_INSTRUCTIONS FOR THE TASK_. Copy all data exactly. Skip pictures.

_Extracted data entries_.
--------------------------------

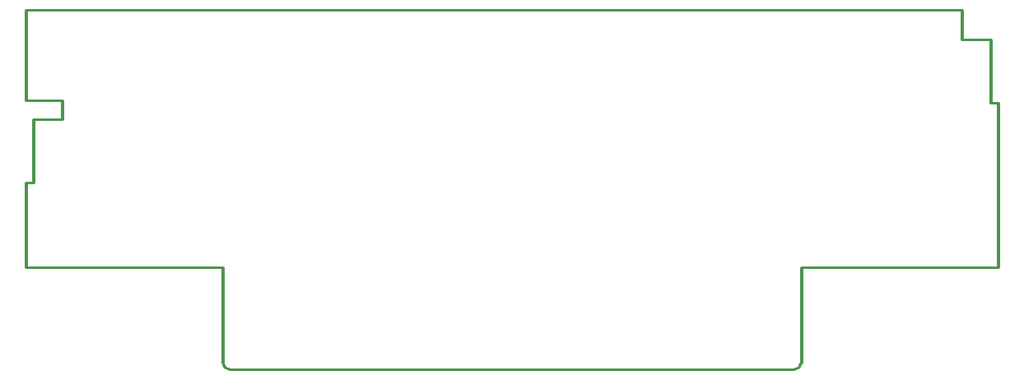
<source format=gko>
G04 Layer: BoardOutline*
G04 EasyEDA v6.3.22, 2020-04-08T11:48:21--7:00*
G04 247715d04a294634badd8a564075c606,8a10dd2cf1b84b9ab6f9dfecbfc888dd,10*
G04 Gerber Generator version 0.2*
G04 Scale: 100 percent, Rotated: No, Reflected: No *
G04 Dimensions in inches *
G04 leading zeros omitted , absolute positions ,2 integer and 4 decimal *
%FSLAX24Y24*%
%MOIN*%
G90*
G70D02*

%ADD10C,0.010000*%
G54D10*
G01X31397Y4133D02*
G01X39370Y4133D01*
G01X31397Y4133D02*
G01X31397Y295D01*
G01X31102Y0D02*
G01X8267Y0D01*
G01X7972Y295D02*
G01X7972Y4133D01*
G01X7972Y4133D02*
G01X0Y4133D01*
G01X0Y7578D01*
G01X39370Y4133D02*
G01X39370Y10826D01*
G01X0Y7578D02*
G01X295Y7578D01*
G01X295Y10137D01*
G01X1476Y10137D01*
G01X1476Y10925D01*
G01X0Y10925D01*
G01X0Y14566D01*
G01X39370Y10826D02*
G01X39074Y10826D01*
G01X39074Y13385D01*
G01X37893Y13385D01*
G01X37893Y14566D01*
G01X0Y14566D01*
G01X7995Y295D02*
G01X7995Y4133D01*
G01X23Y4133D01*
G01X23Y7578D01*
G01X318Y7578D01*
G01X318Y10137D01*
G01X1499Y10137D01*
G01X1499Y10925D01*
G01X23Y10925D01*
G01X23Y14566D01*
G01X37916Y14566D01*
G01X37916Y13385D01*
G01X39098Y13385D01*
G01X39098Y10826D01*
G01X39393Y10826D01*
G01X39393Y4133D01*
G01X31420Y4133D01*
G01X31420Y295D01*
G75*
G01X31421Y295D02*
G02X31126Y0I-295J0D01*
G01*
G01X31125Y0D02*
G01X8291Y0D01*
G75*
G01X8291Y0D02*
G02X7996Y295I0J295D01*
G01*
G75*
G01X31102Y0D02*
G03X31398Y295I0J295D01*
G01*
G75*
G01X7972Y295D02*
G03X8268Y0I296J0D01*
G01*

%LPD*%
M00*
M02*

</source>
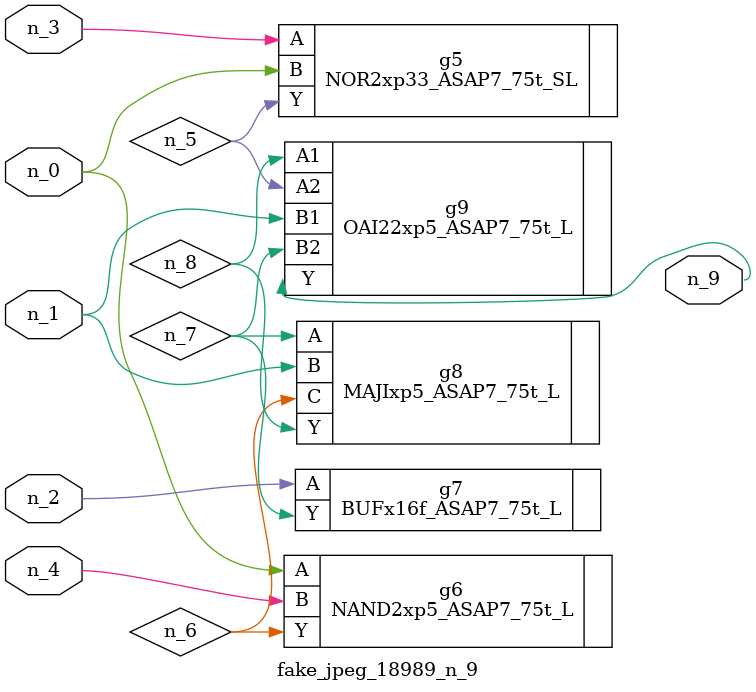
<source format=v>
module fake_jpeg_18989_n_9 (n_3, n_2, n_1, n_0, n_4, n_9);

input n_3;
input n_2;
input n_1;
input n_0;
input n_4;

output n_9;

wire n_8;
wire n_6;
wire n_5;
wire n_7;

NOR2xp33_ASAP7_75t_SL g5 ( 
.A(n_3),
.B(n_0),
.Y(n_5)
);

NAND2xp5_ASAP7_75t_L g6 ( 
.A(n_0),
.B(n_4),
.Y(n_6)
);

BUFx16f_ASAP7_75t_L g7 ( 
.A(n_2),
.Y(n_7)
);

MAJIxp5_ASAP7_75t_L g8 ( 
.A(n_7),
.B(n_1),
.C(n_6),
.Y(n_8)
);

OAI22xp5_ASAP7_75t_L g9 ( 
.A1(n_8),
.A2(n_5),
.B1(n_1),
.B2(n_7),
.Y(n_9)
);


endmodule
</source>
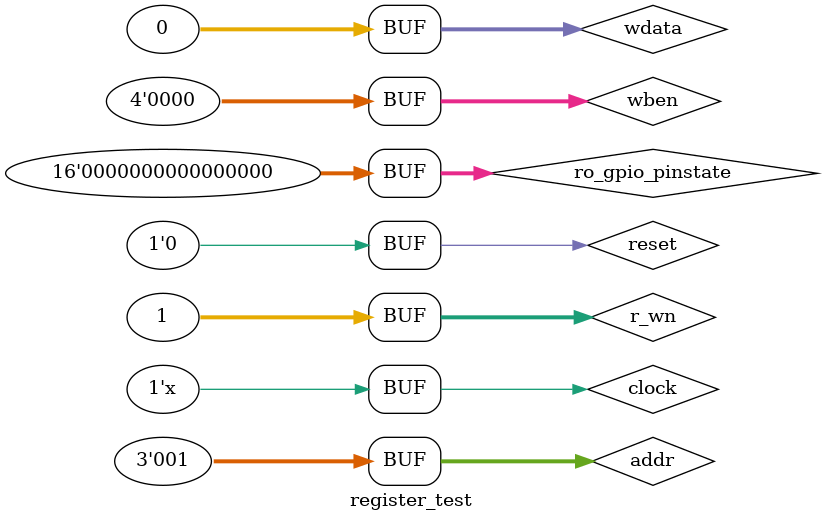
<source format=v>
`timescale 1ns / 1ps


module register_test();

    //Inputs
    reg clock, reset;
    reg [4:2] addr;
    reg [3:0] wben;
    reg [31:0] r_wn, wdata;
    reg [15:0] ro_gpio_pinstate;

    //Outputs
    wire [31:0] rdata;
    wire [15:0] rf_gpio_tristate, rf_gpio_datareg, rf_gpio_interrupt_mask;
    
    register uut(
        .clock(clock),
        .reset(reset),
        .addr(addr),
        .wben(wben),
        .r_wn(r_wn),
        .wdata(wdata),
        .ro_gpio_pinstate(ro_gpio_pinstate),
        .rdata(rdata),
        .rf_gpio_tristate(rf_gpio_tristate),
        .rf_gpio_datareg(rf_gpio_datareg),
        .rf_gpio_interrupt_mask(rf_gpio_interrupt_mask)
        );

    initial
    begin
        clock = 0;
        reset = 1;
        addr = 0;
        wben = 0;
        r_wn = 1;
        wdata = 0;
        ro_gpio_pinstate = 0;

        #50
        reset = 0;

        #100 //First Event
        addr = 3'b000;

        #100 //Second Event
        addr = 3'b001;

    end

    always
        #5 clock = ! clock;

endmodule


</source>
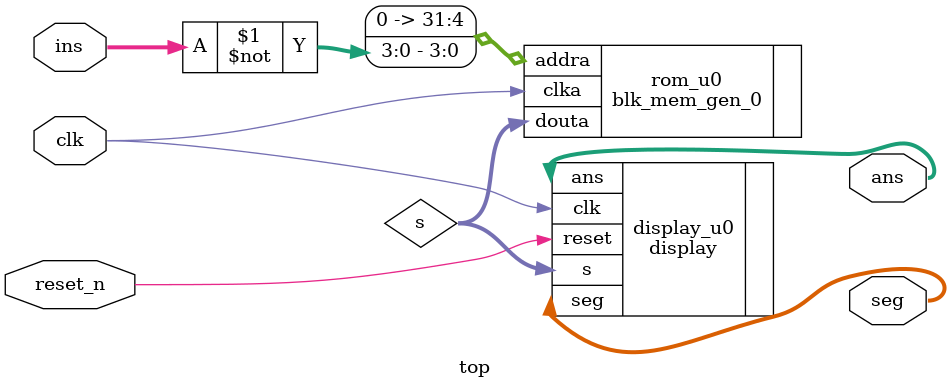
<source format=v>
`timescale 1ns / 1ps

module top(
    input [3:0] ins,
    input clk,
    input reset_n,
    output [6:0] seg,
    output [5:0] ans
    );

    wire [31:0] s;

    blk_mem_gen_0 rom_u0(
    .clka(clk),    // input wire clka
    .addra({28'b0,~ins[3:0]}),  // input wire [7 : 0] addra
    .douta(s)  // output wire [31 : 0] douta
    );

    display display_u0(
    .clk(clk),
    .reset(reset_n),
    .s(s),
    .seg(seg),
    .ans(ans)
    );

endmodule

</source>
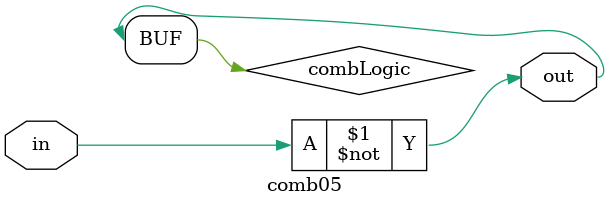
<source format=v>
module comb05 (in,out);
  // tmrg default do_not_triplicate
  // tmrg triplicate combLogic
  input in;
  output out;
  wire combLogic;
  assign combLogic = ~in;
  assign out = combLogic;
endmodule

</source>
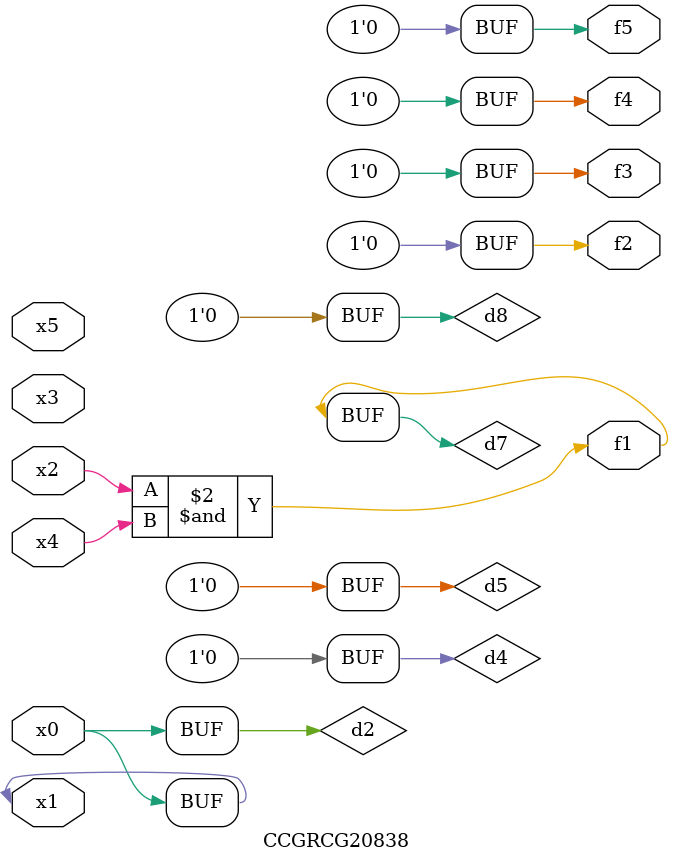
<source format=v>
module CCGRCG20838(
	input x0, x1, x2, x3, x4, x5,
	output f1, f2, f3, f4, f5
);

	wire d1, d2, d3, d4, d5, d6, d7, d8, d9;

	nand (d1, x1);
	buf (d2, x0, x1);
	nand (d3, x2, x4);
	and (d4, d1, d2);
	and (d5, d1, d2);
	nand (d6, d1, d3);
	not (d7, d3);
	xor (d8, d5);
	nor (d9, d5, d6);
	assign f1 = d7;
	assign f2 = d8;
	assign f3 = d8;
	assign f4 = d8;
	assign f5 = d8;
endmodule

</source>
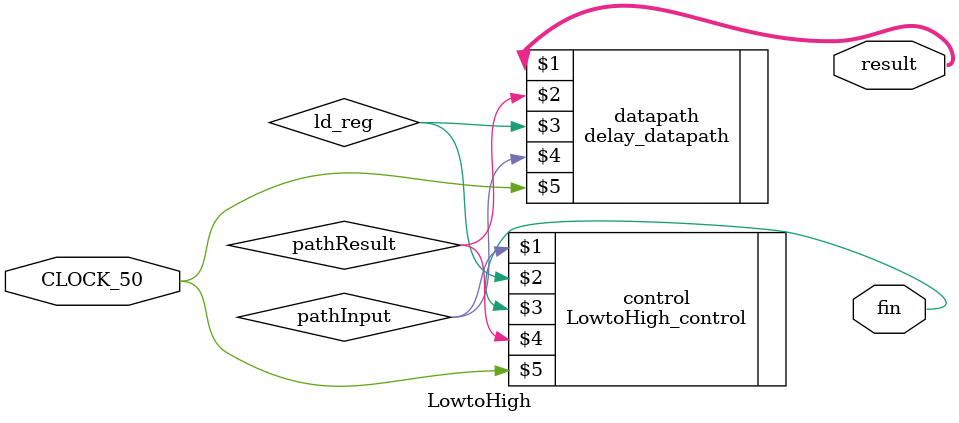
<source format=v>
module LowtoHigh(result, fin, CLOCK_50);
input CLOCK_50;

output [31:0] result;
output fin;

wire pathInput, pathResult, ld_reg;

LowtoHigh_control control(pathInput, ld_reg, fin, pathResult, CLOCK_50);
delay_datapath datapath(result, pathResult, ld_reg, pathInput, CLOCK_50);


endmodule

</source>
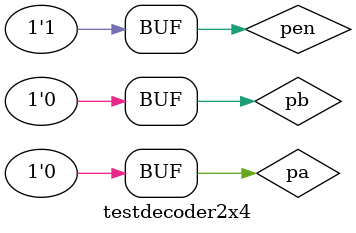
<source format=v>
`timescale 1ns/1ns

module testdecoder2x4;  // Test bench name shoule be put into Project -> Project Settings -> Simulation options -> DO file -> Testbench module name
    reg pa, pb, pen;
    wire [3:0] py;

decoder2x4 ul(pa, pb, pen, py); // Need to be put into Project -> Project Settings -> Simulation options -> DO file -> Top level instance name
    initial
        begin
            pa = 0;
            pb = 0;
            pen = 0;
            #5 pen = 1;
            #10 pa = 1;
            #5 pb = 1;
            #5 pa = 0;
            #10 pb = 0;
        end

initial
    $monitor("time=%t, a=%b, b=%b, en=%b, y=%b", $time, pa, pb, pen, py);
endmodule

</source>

--------------------------------

_RESULT OF THIS EXERCISE_.
<source format=gko>
G04 Layer: BoardOutline*
G04 EasyEDA v6.3.22, 2020-04-08T11:48:21--7:00*
G04 247715d04a294634badd8a564075c606,8a10dd2cf1b84b9ab6f9dfecbfc888dd,10*
G04 Gerber Generator version 0.2*
G04 Scale: 100 percent, Rotated: No, Reflected: No *
G04 Dimensions in inches *
G04 leading zeros omitted , absolute positions ,2 integer and 4 decimal *
%FSLAX24Y24*%
%MOIN*%
G90*
G70D02*

%ADD10C,0.010000*%
G54D10*
G01X31397Y4133D02*
G01X39370Y4133D01*
G01X31397Y4133D02*
G01X31397Y295D01*
G01X31102Y0D02*
G01X8267Y0D01*
G01X7972Y295D02*
G01X7972Y4133D01*
G01X7972Y4133D02*
G01X0Y4133D01*
G01X0Y7578D01*
G01X39370Y4133D02*
G01X39370Y10826D01*
G01X0Y7578D02*
G01X295Y7578D01*
G01X295Y10137D01*
G01X1476Y10137D01*
G01X1476Y10925D01*
G01X0Y10925D01*
G01X0Y14566D01*
G01X39370Y10826D02*
G01X39074Y10826D01*
G01X39074Y13385D01*
G01X37893Y13385D01*
G01X37893Y14566D01*
G01X0Y14566D01*
G01X7995Y295D02*
G01X7995Y4133D01*
G01X23Y4133D01*
G01X23Y7578D01*
G01X318Y7578D01*
G01X318Y10137D01*
G01X1499Y10137D01*
G01X1499Y10925D01*
G01X23Y10925D01*
G01X23Y14566D01*
G01X37916Y14566D01*
G01X37916Y13385D01*
G01X39098Y13385D01*
G01X39098Y10826D01*
G01X39393Y10826D01*
G01X39393Y4133D01*
G01X31420Y4133D01*
G01X31420Y295D01*
G75*
G01X31421Y295D02*
G02X31126Y0I-295J0D01*
G01*
G01X31125Y0D02*
G01X8291Y0D01*
G75*
G01X8291Y0D02*
G02X7996Y295I0J295D01*
G01*
G75*
G01X31102Y0D02*
G03X31398Y295I0J295D01*
G01*
G75*
G01X7972Y295D02*
G03X8268Y0I296J0D01*
G01*

%LPD*%
M00*
M02*

</source>
<source format=v>
module fake_jpeg_18989_n_9 (n_3, n_2, n_1, n_0, n_4, n_9);

input n_3;
input n_2;
input n_1;
input n_0;
input n_4;

output n_9;

wire n_8;
wire n_6;
wire n_5;
wire n_7;

NOR2xp33_ASAP7_75t_SL g5 ( 
.A(n_3),
.B(n_0),
.Y(n_5)
);

NAND2xp5_ASAP7_75t_L g6 ( 
.A(n_0),
.B(n_4),
.Y(n_6)
);

BUFx16f_ASAP7_75t_L g7 ( 
.A(n_2),
.Y(n_7)
);

MAJIxp5_ASAP7_75t_L g8 ( 
.A(n_7),
.B(n_1),
.C(n_6),
.Y(n_8)
);

OAI22xp5_ASAP7_75t_L g9 ( 
.A1(n_8),
.A2(n_5),
.B1(n_1),
.B2(n_7),
.Y(n_9)
);


endmodule
</source>
<source format=v>
`timescale 1ns / 1ps


module register_test();

    //Inputs
    reg clock, reset;
    reg [4:2] addr;
    reg [3:0] wben;
    reg [31:0] r_wn, wdata;
    reg [15:0] ro_gpio_pinstate;

    //Outputs
    wire [31:0] rdata;
    wire [15:0] rf_gpio_tristate, rf_gpio_datareg, rf_gpio_interrupt_mask;
    
    register uut(
        .clock(clock),
        .reset(reset),
        .addr(addr),
        .wben(wben),
        .r_wn(r_wn),
        .wdata(wdata),
        .ro_gpio_pinstate(ro_gpio_pinstate),
        .rdata(rdata),
        .rf_gpio_tristate(rf_gpio_tristate),
        .rf_gpio_datareg(rf_gpio_datareg),
        .rf_gpio_interrupt_mask(rf_gpio_interrupt_mask)
        );

    initial
    begin
        clock = 0;
        reset = 1;
        addr = 0;
        wben = 0;
        r_wn = 1;
        wdata = 0;
        ro_gpio_pinstate = 0;

        #50
        reset = 0;

        #100 //First Event
        addr = 3'b000;

        #100 //Second Event
        addr = 3'b001;

    end

    always
        #5 clock = ! clock;

endmodule


</source>
<source format=v>
`timescale 1ns / 1ps

module top(
    input [3:0] ins,
    input clk,
    input reset_n,
    output [6:0] seg,
    output [5:0] ans
    );

    wire [31:0] s;

    blk_mem_gen_0 rom_u0(
    .clka(clk),    // input wire clka
    .addra({28'b0,~ins[3:0]}),  // input wire [7 : 0] addra
    .douta(s)  // output wire [31 : 0] douta
    );

    display display_u0(
    .clk(clk),
    .reset(reset_n),
    .s(s),
    .seg(seg),
    .ans(ans)
    );

endmodule

</source>
<source format=v>
module comb05 (in,out);
  // tmrg default do_not_triplicate
  // tmrg triplicate combLogic
  input in;
  output out;
  wire combLogic;
  assign combLogic = ~in;
  assign out = combLogic;
endmodule

</source>
<source format=v>
module CCGRCG20838(
	input x0, x1, x2, x3, x4, x5,
	output f1, f2, f3, f4, f5
);

	wire d1, d2, d3, d4, d5, d6, d7, d8, d9;

	nand (d1, x1);
	buf (d2, x0, x1);
	nand (d3, x2, x4);
	and (d4, d1, d2);
	and (d5, d1, d2);
	nand (d6, d1, d3);
	not (d7, d3);
	xor (d8, d5);
	nor (d9, d5, d6);
	assign f1 = d7;
	assign f2 = d8;
	assign f3 = d8;
	assign f4 = d8;
	assign f5 = d8;
endmodule

</source>
<source format=v>
module LowtoHigh(result, fin, CLOCK_50);
input CLOCK_50;

output [31:0] result;
output fin;

wire pathInput, pathResult, ld_reg;

LowtoHigh_control control(pathInput, ld_reg, fin, pathResult, CLOCK_50);
delay_datapath datapath(result, pathResult, ld_reg, pathInput, CLOCK_50);


endmodule

</source>
<source format=v>
`timescale 1ns/1ns

module testdecoder2x4;  // Test bench name shoule be put into Project -> Project Settings -> Simulation options -> DO file -> Testbench module name
    reg pa, pb, pen;
    wire [3:0] py;

decoder2x4 ul(pa, pb, pen, py); // Need to be put into Project -> Project Settings -> Simulation options -> DO file -> Top level instance name
    initial
        begin
            pa = 0;
            pb = 0;
            pen = 0;
            #5 pen = 1;
            #10 pa = 1;
            #5 pb = 1;
            #5 pa = 0;
            #10 pb = 0;
        end

initial
    $monitor("time=%t, a=%b, b=%b, en=%b, y=%b", $time, pa, pb, pen, py);
endmodule

</source>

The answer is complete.